Stroud and Demeter helped out in their free time, providing labor shoveling and pushing a wheelbarrow. Both say it gave them a pretty unrealistic view of what the pool industry was — hard work, of course, but big breakfasts, free lunches, Sonic slushies and “he’d pay us an exorbitant amount of money,” Stroud says. “He just made it so much fun. It seemed like you make a fortune.”
As their grandfather neared retirement, in 2008 the two started their own business, Spartan Pools and Ponds, also building vinyl-liner pools. “We always wanted to do something together, and we loved pools,” Demeter says. “It’s a little different once you get in it a year or two; you realize the free lunches aren’t really free.”

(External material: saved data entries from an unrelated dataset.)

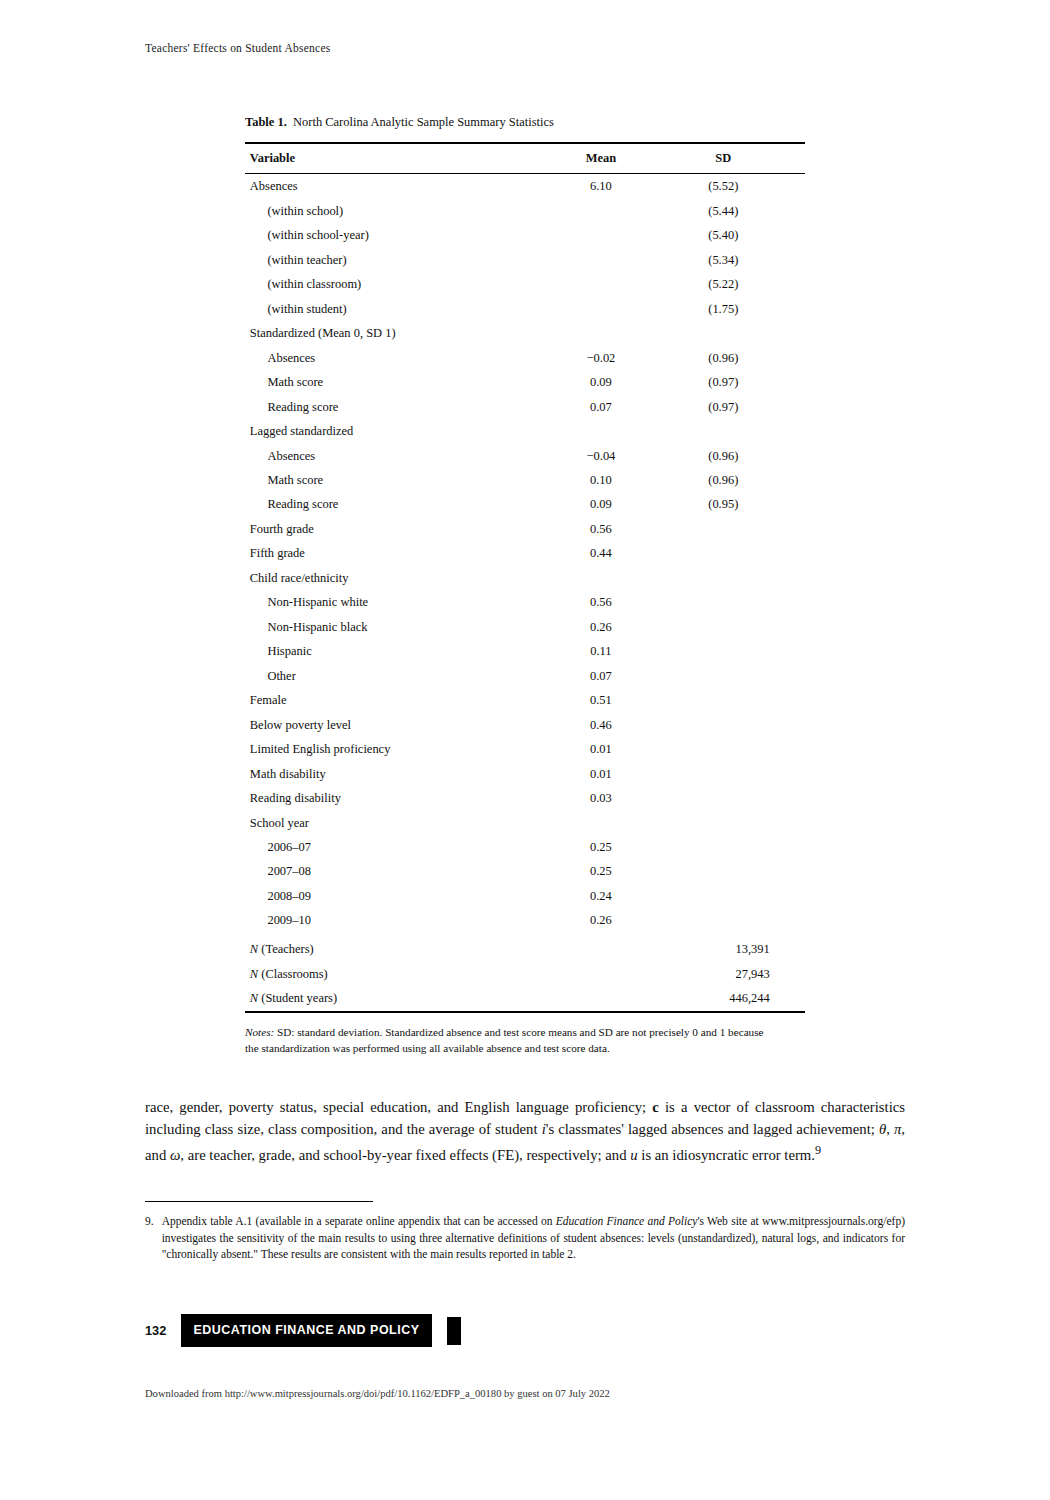Teachers' Effects on Student Absences
Table 1. North Carolina Analytic Sample Summary Statistics
| Variable | Mean | SD |
| --- | --- | --- |
| Absences | 6.10 | (5.52) |
| (within school) | | (5.44) |
| (within school-year) | | (5.40) |
| (within teacher) | | (5.34) |
| (within classroom) | | (5.22) |
| (within student) | | (1.75) |
| Standardized (Mean 0, SD 1) | | |
| Absences | −0.02 | (0.96) |
| Math score | 0.09 | (0.97) |
| Reading score | 0.07 | (0.97) |
| Lagged standardized | | |
| Absences | −0.04 | (0.96) |
| Math score | 0.10 | (0.96) |
| Reading score | 0.09 | (0.95) |
| Fourth grade | 0.56 | |
| Fifth grade | 0.44 | |
| Child race/ethnicity | | |
| Non-Hispanic white | 0.56 | |
| Non-Hispanic black | 0.26 | |
| Hispanic | 0.11 | |
| Other | 0.07 | |
| Female | 0.51 | |
| Below poverty level | 0.46 | |
| Limited English proficiency | 0.01 | |
| Math disability | 0.01 | |
| Reading disability | 0.03 | |
| School year | | |
| 2006–07 | 0.25 | |
| 2007–08 | 0.25 | |
| 2008–09 | 0.24 | |
| 2009–10 | 0.26 | |
| N (Teachers) | | 13,391 |
| N (Classrooms) | | 27,943 |
| N (Student years) | | 446,244 |
Notes: SD: standard deviation. Standardized absence and test score means and SD are not precisely 0 and 1 because the standardization was performed using all available absence and test score data.
race, gender, poverty status, special education, and English language proficiency; c is a vector of classroom characteristics including class size, class composition, and the average of student i's classmates' lagged absences and lagged achievement; θ, π, and ω, are teacher, grade, and school-by-year fixed effects (FE), respectively; and u is an idiosyncratic error term.9
9. Appendix table A.1 (available in a separate online appendix that can be accessed on Education Finance and Policy's Web site at www.mitpressjournals.org/efp) investigates the sensitivity of the main results to using three alternative definitions of student absences: levels (unstandardized), natural logs, and indicators for "chronically absent." These results are consistent with the main results reported in table 2.
132 EDUCATION FINANCE AND POLICY
Downloaded from http://www.mitpressjournals.org/doi/pdf/10.1162/EDFP_a_00180 by guest on 07 July 2022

Which is why they quickly moved into other areas they saw as scalable, adding service, maintenance and eventually moving from vinyl to concrete pools. This year, they purchased Thompson Pool and Patio, a local retail store and service company that had been in operation for more than 40 years, and rebranded as Spartan Pool and Patio. A retail store was a dream of theirs, but one they thought was several years off — and not an option in Norman due to an existing relationship.
“[Norman] is where we wanted to be,” Demeter says. “We just had great respect for the Thompson family and didn't want to take a chance of pulling any business away from them.”
When Spartan started the service arm of their company, Stroud and Demeter went to Mike Thompson, one of the previous owners in hopes they could make a deal to take on Thompson’s overflow customers. The company not only gave them customers, but also equipment and much-needed advice. Though both companies did service, Thompson would refer customers to Spartan for construction, and Spartan sent customers to Thompson for chemicals.
When they signed the paperwork, Spartan more than doubled in size going from around 12 employees to almost 30. Blending the two companies has gone better than either thought possible. The inherited Thompson employees bring knowledge and experience, and have fully embraced the open-book management and profit-sharing that Stroud and Demeter have implemented.
“We have amazing people,” Stroud says. “Jordan and I know a bit about this and about that, but there are a lot of people who work here who know a whole lot more about what they do.”The two are implementing programs to help employees with personal and professional development, and training them to think like business owners with the hopes of moving some of them into leadership and even ownership positions as the company grows.
For now, the two are focused on continuing dual legacies. “So many people in this area associate Spartan with Don Demeter, my grandpa,” Demeter says, “and now we feel that [responsibility] of carrying on the Thompson name as well.”